● Set exercise: Please copy the lines from the line with "common name: Gypsy moth" up to and including the line with "common name: Snow bunting", unchanged, and nothing else.

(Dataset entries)
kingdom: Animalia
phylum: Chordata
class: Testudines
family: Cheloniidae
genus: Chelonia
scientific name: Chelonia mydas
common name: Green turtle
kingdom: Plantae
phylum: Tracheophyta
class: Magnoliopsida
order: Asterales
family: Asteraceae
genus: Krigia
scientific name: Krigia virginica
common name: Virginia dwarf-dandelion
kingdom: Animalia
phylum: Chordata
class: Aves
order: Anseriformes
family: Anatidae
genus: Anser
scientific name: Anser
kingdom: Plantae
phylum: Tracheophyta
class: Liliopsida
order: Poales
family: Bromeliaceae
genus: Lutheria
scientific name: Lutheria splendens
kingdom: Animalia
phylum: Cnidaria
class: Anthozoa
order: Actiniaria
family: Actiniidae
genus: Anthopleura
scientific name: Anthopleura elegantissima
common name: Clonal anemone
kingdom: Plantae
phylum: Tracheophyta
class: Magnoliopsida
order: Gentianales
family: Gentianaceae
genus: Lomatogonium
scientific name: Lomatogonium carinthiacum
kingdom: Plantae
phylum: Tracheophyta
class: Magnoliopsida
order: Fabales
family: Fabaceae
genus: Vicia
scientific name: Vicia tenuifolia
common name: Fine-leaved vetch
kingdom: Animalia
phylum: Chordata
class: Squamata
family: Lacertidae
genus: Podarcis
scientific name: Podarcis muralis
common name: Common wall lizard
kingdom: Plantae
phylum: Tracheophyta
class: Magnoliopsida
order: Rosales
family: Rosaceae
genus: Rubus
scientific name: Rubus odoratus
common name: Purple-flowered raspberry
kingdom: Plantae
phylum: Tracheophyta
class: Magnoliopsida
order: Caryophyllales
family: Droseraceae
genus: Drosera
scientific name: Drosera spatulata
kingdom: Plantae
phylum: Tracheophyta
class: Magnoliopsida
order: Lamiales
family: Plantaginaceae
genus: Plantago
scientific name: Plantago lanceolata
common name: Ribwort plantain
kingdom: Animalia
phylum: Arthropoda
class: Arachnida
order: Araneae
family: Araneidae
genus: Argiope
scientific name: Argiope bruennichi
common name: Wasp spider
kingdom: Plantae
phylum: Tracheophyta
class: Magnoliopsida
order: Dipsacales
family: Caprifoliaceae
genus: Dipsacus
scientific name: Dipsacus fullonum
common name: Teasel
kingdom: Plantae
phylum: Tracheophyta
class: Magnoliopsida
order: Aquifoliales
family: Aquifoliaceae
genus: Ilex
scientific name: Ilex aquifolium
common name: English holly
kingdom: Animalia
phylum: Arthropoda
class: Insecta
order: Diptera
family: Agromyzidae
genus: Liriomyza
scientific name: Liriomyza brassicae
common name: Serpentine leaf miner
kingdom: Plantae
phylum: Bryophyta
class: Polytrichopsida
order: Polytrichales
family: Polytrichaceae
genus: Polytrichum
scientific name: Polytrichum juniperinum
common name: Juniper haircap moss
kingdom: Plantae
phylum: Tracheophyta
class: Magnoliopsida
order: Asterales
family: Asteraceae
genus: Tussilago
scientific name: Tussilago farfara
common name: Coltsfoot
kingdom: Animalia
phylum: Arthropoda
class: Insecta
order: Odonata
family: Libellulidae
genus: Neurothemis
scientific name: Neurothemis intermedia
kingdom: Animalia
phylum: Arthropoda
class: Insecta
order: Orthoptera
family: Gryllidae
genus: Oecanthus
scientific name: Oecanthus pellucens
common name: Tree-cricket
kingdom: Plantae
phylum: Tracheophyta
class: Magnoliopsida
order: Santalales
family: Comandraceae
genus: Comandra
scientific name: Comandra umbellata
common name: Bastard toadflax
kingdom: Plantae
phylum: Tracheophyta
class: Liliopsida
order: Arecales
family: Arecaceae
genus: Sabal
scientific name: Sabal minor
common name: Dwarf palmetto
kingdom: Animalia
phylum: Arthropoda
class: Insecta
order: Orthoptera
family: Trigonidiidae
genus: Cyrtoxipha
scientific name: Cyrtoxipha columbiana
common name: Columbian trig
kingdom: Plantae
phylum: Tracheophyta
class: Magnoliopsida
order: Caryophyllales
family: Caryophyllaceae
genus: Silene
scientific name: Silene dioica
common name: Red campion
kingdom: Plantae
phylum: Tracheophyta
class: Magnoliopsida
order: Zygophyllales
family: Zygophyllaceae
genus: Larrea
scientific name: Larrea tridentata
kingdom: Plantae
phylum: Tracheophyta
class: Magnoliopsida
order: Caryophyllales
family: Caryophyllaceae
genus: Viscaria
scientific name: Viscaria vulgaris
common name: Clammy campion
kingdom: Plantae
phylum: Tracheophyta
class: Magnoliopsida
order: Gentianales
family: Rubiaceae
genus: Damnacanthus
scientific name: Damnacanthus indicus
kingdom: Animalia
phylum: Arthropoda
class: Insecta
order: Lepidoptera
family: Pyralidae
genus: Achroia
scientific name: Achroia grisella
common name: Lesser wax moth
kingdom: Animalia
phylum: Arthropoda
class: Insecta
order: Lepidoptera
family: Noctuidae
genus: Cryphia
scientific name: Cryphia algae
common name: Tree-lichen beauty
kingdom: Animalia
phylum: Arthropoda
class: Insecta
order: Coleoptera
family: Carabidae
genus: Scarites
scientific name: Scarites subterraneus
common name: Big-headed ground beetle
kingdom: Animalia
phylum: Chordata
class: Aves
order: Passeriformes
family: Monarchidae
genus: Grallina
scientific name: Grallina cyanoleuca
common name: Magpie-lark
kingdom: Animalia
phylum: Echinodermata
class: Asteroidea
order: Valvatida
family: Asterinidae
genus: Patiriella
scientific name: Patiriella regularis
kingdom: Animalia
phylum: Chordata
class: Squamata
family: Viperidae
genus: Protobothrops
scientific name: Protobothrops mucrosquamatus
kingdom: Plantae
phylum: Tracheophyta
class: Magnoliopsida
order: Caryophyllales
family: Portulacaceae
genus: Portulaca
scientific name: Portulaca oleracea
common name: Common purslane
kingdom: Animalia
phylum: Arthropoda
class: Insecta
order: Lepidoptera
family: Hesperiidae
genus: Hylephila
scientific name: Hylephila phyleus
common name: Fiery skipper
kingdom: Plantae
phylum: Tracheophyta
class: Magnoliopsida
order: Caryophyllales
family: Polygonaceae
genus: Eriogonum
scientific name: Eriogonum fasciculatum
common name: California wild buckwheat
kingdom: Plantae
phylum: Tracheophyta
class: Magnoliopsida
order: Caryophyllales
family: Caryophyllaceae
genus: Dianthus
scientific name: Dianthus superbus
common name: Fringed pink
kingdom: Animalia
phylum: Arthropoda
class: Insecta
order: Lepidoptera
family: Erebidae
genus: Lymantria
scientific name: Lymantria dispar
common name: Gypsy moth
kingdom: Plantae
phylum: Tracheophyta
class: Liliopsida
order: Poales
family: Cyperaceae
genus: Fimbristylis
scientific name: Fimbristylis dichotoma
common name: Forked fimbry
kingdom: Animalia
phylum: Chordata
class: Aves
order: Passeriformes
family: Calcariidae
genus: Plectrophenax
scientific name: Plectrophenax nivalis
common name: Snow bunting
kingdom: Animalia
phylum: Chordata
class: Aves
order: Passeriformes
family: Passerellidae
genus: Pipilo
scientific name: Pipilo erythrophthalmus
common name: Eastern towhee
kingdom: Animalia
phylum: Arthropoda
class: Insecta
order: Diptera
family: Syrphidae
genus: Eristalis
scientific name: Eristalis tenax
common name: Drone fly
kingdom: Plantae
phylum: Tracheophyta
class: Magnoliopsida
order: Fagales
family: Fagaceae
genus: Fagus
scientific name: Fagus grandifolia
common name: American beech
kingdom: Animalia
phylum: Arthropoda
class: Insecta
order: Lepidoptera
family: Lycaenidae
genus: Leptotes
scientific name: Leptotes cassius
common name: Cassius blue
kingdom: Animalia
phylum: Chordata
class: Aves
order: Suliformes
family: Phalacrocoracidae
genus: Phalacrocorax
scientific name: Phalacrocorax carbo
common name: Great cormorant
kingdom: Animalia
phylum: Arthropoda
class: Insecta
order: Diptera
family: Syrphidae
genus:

● Response to the exercise:
common name: Gypsy moth
kingdom: Plantae
phylum: Tracheophyta
class: Liliopsida
order: Poales
family: Cyperaceae
genus: Fimbristylis
scientific name: Fimbristylis dichotoma
common name: Forked fimbry
kingdom: Animalia
phylum: Chordata
class: Aves
order: Passeriformes
family: Calcariidae
genus: Plectrophenax
scientific name: Plectrophenax nivalis
common name: Snow bunting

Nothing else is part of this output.